By default, output goes to the console. Pass a custom LeaksEmitter to redirect it — for example, to a JSON file, a logging framework, or a test reporter:

LeakTracker.emit(emitter: const .json('leaks.json'));

// Or with a fully custom emitter:
LeakTracker.emit(emitter: const MyCustomEmitter());

LeakTracker.emit() does not clear the registry. To reset it, call LeakTracker.reset().

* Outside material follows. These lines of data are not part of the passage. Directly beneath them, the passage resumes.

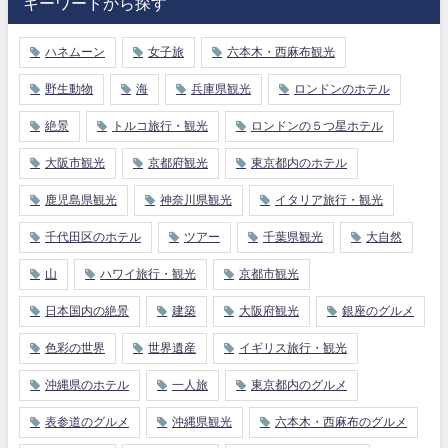
キーワードから探す
ハネムーン
女子旅
六本木・西麻布観光
野生動物
海
兵庫県観光
ロンドンのホテル
絶景
トルコ旅行・観光
ロンドンの５つ星ホテル
大阪市観光
京都府観光
東京都内のホテル
鹿児島県観光
神奈川県観光
イタリア旅行・観光
千代田区のホテル
ツアー
千葉県観光
大自然
山
ハワイ旅行・観光
京都市観光
日本国内の絶景
建築
大阪府観光
銀座のグルメ
色彩の世界
世界遺産
イギリス旅行・観光
沖縄県のホテル
一人旅
東京都内のグルメ
表参道のグルメ
沖縄県観光
六本木・西麻布のグルメ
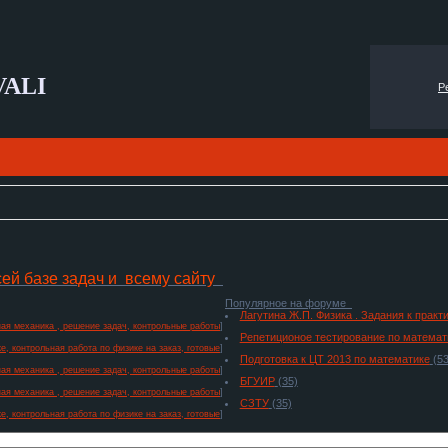
VALI
Р
сей базе задач и всему сайту
Популярное на форуме
Лагутина Ж.П. Физика . Задания к прак
ая механика , решение задач, контрольные работы
]
Репетиционое тестирование по математ
е, контрольная работа по физике на заказ, готовые
]
Подготовка к ЦТ 2013 по математике
(53
ая механика , решение задач, контрольные работы
]
БГУИР
(35)
ая механика , решение задач, контрольные работы
]
СЗТУ
(35)
е, контрольная работа по физике на заказ, готовые
]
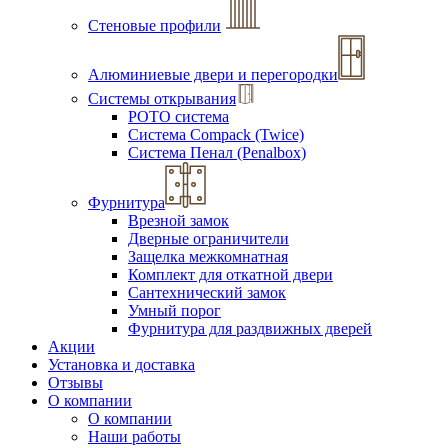
Стеновые профили
Алюминиевые двери и перегородки
Системы открывания
РОТО система
Система Compack (Twice)
Система Пенал (Penalbox)
Фурнитура
Врезной замок
Дверные ограничители
Защелка межкомнатная
Комплект для откатной двери
Сантехнический замок
Умный порог
Фурнитура для раздвижных дверей
Акции
Установка и доставка
Отзывы
О компании
О компании
Наши работы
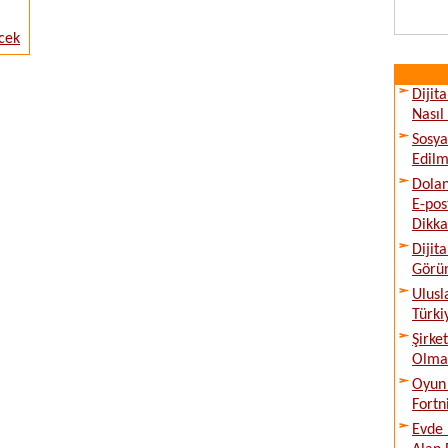
cek
Dijit
Nasıl
Sosya
Edilm
Dolan
E-pos
Dikka
Dijit
Görü
Ulusl
Türki
Şirke
Olmad
Oyun 
Fortn
Evde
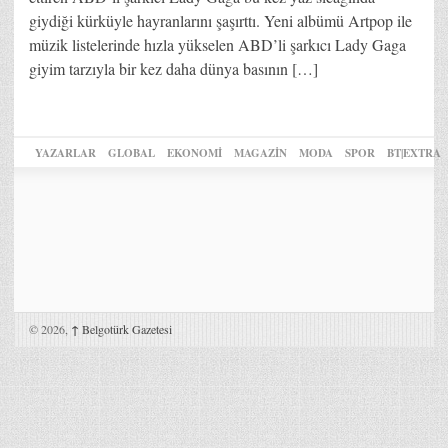
giydiği kürküyle hayranlarını şaşırttı. Yeni albümü Artpop ile
müzik listelerinde hızla yükselen ABD’li şarkıcı Lady Gaga
giyim tarzıyla bir kez daha dünya basının […]
YAZARLAR
GLOBAL
EKONOMİ
MAGAZİN
MODA
SPOR
BT|EXTRA
© 2026,
↑
Belgotürk Gazetesi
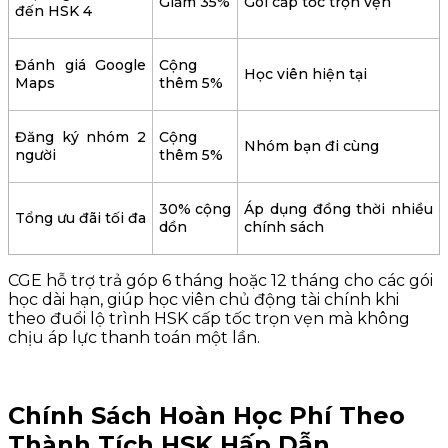
Giảm 35%
Gói cấp tốc trọn vẹn
đến HSK 4
Đánh giá Google
Cộng
Học viên hiện tại
Maps
thêm 5%
Đăng ký nhóm 2
Cộng
Nhóm bạn đi cùng
người
thêm 5%
30% cộng
Áp dụng đồng thời nhiều
Tổng ưu đãi tối đa
dồn
chính sách
CGE hỗ trợ trả góp 6 tháng hoặc 12 tháng cho các gói
học dài hạn, giúp học viên chủ động tài chính khi
theo đuổi lộ trình HSK cấp tốc trọn vẹn mà không
chịu áp lực thanh toán một lần.
Chính Sách Hoàn Học Phí Theo
Thành Tích HSK Hấp Dẫn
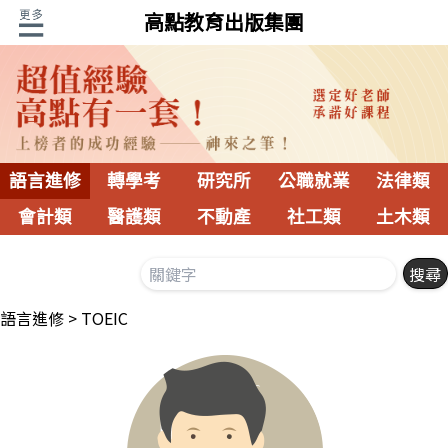
高點教育出版集團
語言進修
轉學考
研究所
公職就業
法律類
會計類
醫護類
不動產
社工類
土木類
語言進修
TOEIC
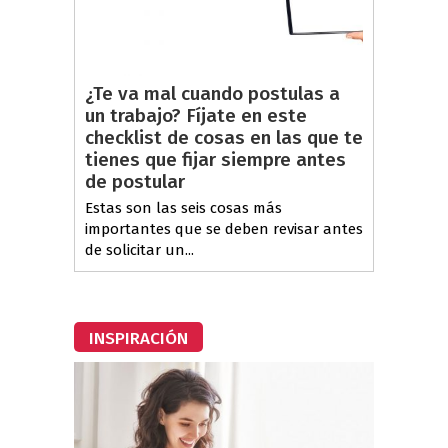
¿Te va mal cuando postulas a
un trabajo? Fíjate en este
checklist de cosas en las que te
tienes que fijar siempre antes
de postular
Estas son las seis cosas más
importantes que se deben revisar antes
de solicitar un...
INSPIRACIÓN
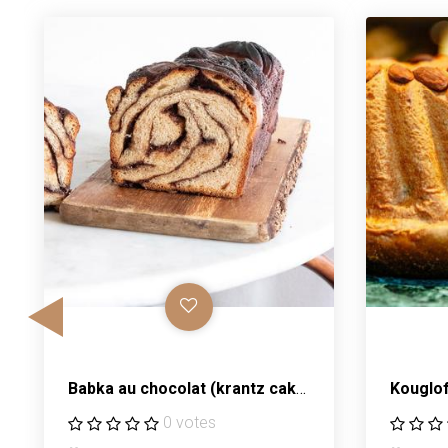
babka au chocolat (krantz cake)
kouglo
0 votes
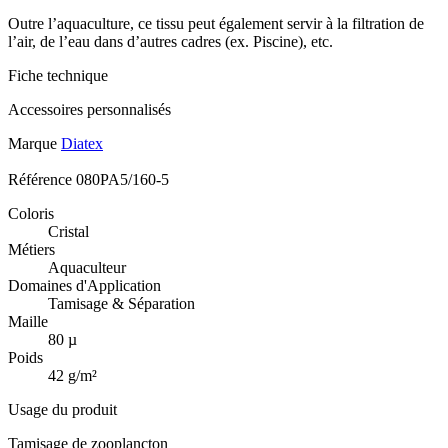
Outre l’aquaculture, ce tissu peut également servir à la filtration de
l’air, de l’eau dans d’autres cadres (ex. Piscine), etc.
Fiche technique
Accessoires personnalisés
Marque
Diatex
Référence
080PA5/160-5
Coloris
Cristal
Métiers
Aquaculteur
Domaines d'Application
Tamisage & Séparation
Maille
80 µ
Poids
42 g/m²
Usage du produit
Tamisage de zooplancton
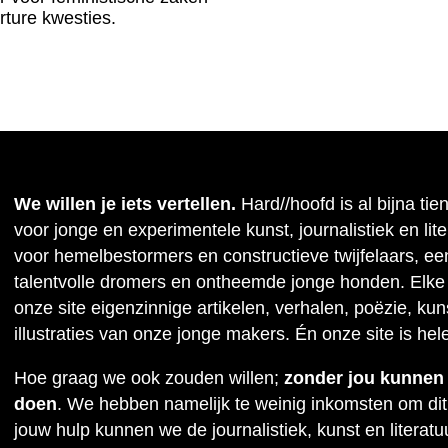
rture kwesties.
We willen je iets vertellen.
Hard//hoofd is al bijna tie
voor jonge en experimentele kunst, journalistiek en lit
voor hemelbestormers en constructieve twijfelaars, ee
talentvolle dromers en ontheemde jonge honden. Elke
onze site eigenzinnige artikelen, verhalen, poëzie, kuns
illustraties van onze jonge makers. Én onze site is hel
Hoe graag we ook zouden willen;
zonder jou kunnen w
doen
. We hebben namelijk te weinig inkomsten om dit
jouw hulp kunnen we de journalistiek, kunst en literat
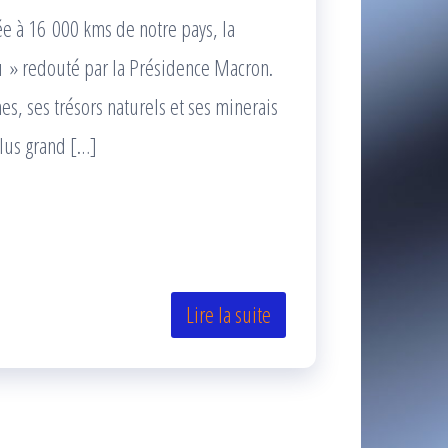
uée à 16 000 kms de notre pays, la
 » redouté par la Présidence Macron.
mes, ses trésors naturels et ses minerais
plus grand […]
Lire la suite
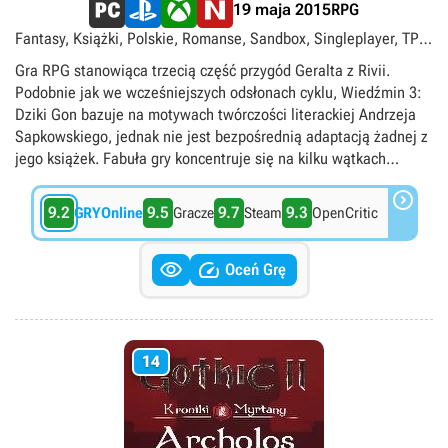
RPG
19 maja 2015
Fantasy, Książki, Polskie, Romanse, Sandbox, Singleplayer, TPP,
Xbox Game Pass Premium, Xbox Game Pass Ultimate,
Gra RPG stanowiąca trzecią część przygód Geralta z Rivii.
singleplayer
Podobnie jak we wcześniejszych odsłonach cyklu, Wiedźmin 3:
Dziki Gon bazuje na motywach twórczości literackiej Andrzeja
Sapkowskiego, jednak nie jest bezpośrednią adaptacją żadnej z
jego książek. Fabuła gry koncentruje się na kilku wątkach
dotyczących m.in. utraconej miłości Geralta, inwazji Nilfgaardu

na Królestwa Północy oraz tytułowych, mitycznych łowów.
9.2
9.5
9.7
9.3
GRYOnline
Gracze
Steam
OpenCritic
Rozgrywka utrzymana jest w sandboksowym stylu, dając
graczom dużą swobodę w eksplorowaniu rozległego świata


(ponad 40-krotnie większego niż w Wiedźmin 2: Zabójcy Królów)
Oceń Grę
i wykonywaniu setek pobocznych misji. Deweloperzy ze studia
CD Projekt RED zadbali o solidną porcję nowości, w tym nowy
silnik REDengine3, oferujący znakomitej jakości oprawę
audiowizualną.
14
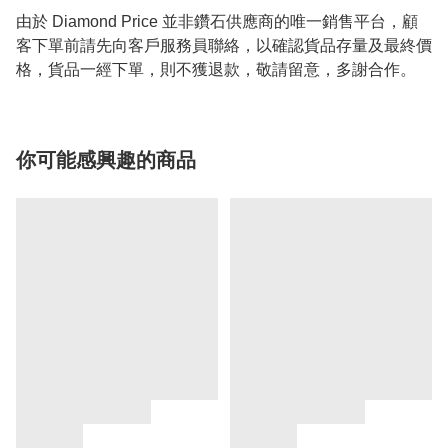
由於 Diamond Price 並非鑽石供應商的唯一銷售平台，顧
客下單前請先向客戶服務員聯絡，以確認貨品存量及最終價
格，貨品一經下單，則不獲退款，敬請留意，多謝合作。
你可能感興趣的商品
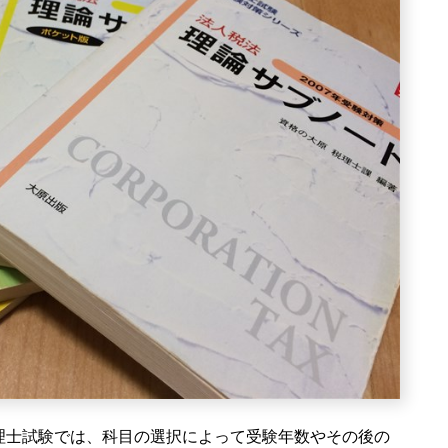
理士試験では、科目の選択によって受験年数やその後の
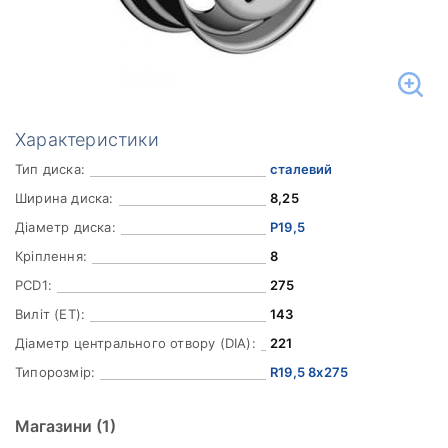
Характеристики
Тип диска:
сталевий
Ширина диска:
8,25
Діаметр диска:
Р19,5
Кріплення:
8
PCD1:
275
Виліт (ET):
143
Діаметр центрального отвору (DIA):
221
Типорозмір:
R19,5 8x275
Магазини
(1)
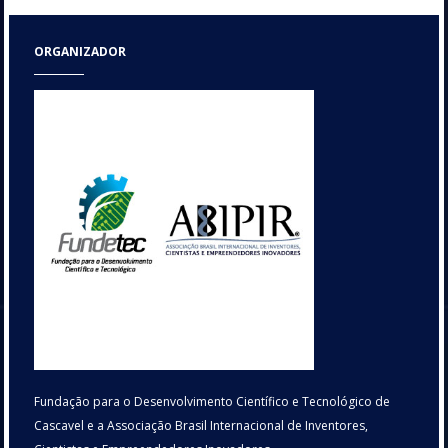
ORGANIZADOR
Fundação para o Desenvolvimento Científico e Tecnológico de
Cascavel e a Associação Brasil Internacional de Inventores,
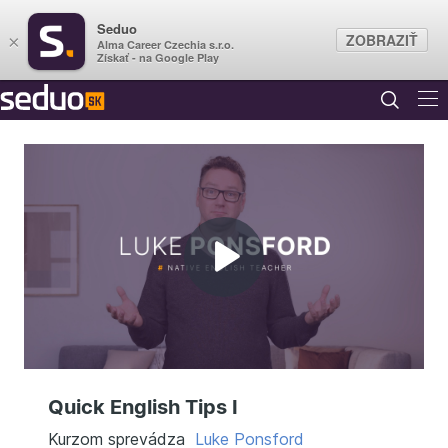
Seduo
ZOBRAZIŤ
×
Alma Career Czechia s.r.o.
Získať - na Google Play
Prehrať
video
Quick English Tips I
Kurzom sprevádza
Luke Ponsford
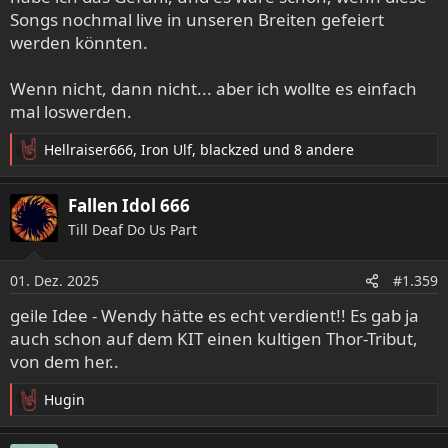
Songs nochmal live in unseren Breiten gefeiert
werden könnten.
Wenn nicht, dann nicht... aber ich wollte es einfach
mal loswerden.
Hellraiser666
,
Iron Ulf
,
blackzed
und 8 andere
R
e
a
Fallen Idol 666
k
Till Deaf Do Us Part
t
i
o
01. Dez. 2025
#1.359
n
e
geile Idee - Wendy hätte es echt verdient!! Es gab ja
n
auch schon auf dem KIT einen kultigen Thor-Tribut,
:
von dem her..
Hugin
R
e
a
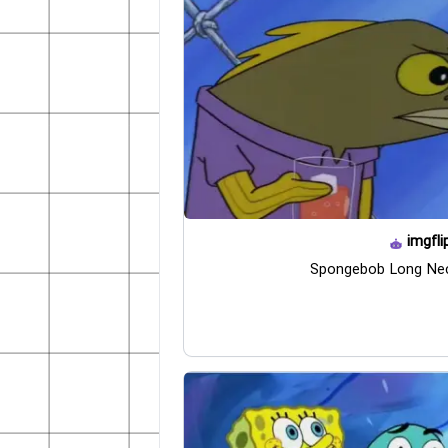
imgfli
Spongebob Long Nec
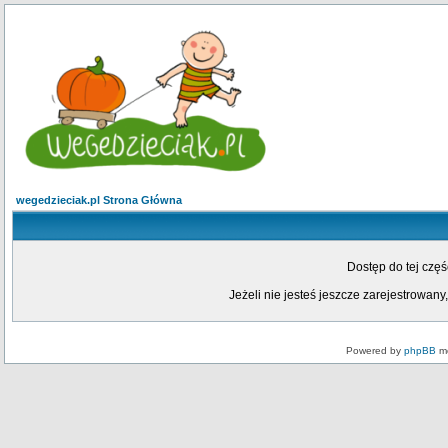
wegedzieciak.pl Strona Główna
Dostęp do tej czę
Jeżeli nie jesteś jeszcze zarejestrowany,
Powered by
phpBB
mo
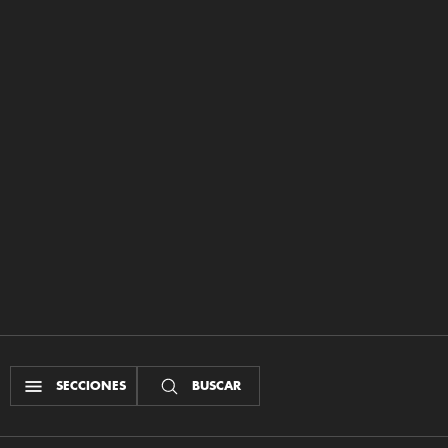
SECCIONES
BUSCAR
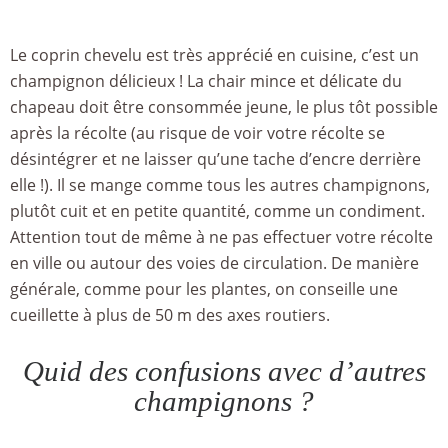
Le coprin chevelu est très apprécié en cuisine, c’est un
champignon délicieux ! La chair mince et délicate du
chapeau doit être consommée jeune, le plus tôt possible
après la récolte (au risque de voir votre récolte se
désintégrer et ne laisser qu’une tache d’encre derrière
elle !). Il se mange comme tous les autres champignons,
plutôt cuit et en petite quantité, comme un condiment.
Attention tout de même à ne pas effectuer votre récolte
en ville ou autour des voies de circulation. De manière
générale, comme pour les plantes, on conseille une
cueillette à plus de 50 m des axes routiers.
Quid des confusions avec d’autres
champignons ?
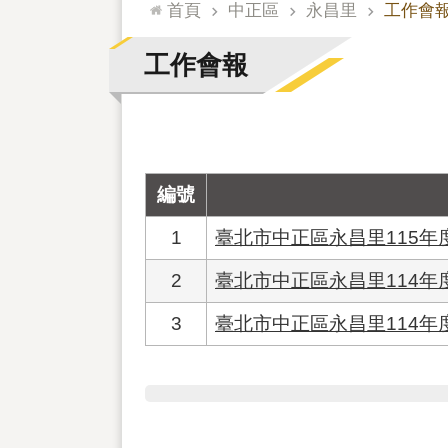
:::
首頁
中正區
永昌里
工作會
工作會報
編號
1
臺北市中正區永昌里115
2
臺北市中正區永昌里114
3
臺北市中正區永昌里114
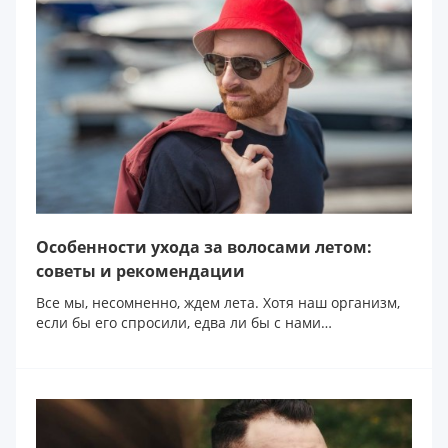
Особенности ухода за волосами летом:
советы и рекомендации
Все мы, несомненно, ждем лета. Хотя наш организм,
если бы его спросили, едва ли бы с нами
согласился...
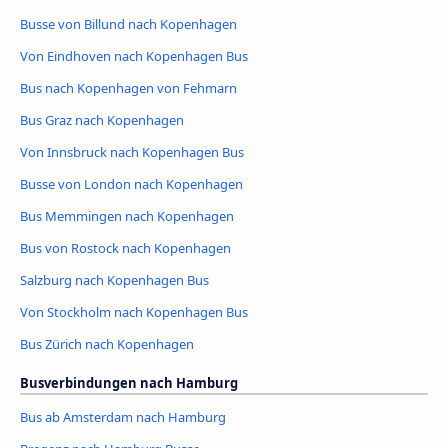
Busse von Billund nach Kopenhagen
Von Eindhoven nach Kopenhagen Bus
Bus nach Kopenhagen von Fehmarn
Bus Graz nach Kopenhagen
Von Innsbruck nach Kopenhagen Bus
Busse von London nach Kopenhagen
Bus Memmingen nach Kopenhagen
Bus von Rostock nach Kopenhagen
Salzburg nach Kopenhagen Bus
Von Stockholm nach Kopenhagen Bus
Bus Zürich nach Kopenhagen
Busverbindungen nach Hamburg
Bus ab Amsterdam nach Hamburg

To assert that no leaks are present — and throw a LeakTrackerException if any tracked allocations remain — use LeakTracker.verifyNoLeaks(). The debug-only variant, LeakTracker.verifyNoLeaksInDebug(), is a no-op in release builds:

void main() {
LeakTracker.enableInDebug();
// ... rest of your code
LeakTracker.verifyNoLeaksInDebug();
}

Leak Detection in Tests​

The snippet below enables tracking for an entire test suite, resets the registry before each test, and asserts no leaks remain after each test — with no boilerplate required in the tests themselves:

import 'dart:ffi';

import 'package:ffi_leak_tracker/ffi_leak_tracker.dart';
import 'package:test/test.dart';

void main() {
setUpAll(LeakTracker.enableInDebug);

setUp(LeakTracker.reset);

tearDown(LeakTracker.verifyNoLeaksInDebug);

test('my native memory test', () {
final ptr = adaptiveCalloc<Int32>();
// ... test code
adaptiveCalloc.free(ptr);
});

// ... more tests
}

How It Works​

  1. An allocation is made through a package:ffi_leak_tracker allocator while tracking is enabled.
  2. The allocator registers the allocation with the tracker, recording its address, size, type, timestamp, and current call stack.
  3. When the memory is freed via the same allocator's free(), the tracker removes the record from its registry.
  4. When LeakTracker.emit() or LeakTracker.verifyNoLeaks() is called, any allocation still present in the registry is reported as a leak.

Example​

import 'dart:ffi';

import 'package:ffi_leak_tracker/ffi_leak_tracker.dart';

void main() {
// Enable tracking only in debug/profile builds.
LeakTracker.enableInDebug();

print('Allocating memory without freeing it...');
final ptr = adaptiveCalloc<Int32>();

// Fix the leak by uncommenting:
// adaptiveCalloc.free(ptr);

print('Verifying for leaks...');

// In debug builds this throws if any allocations remain.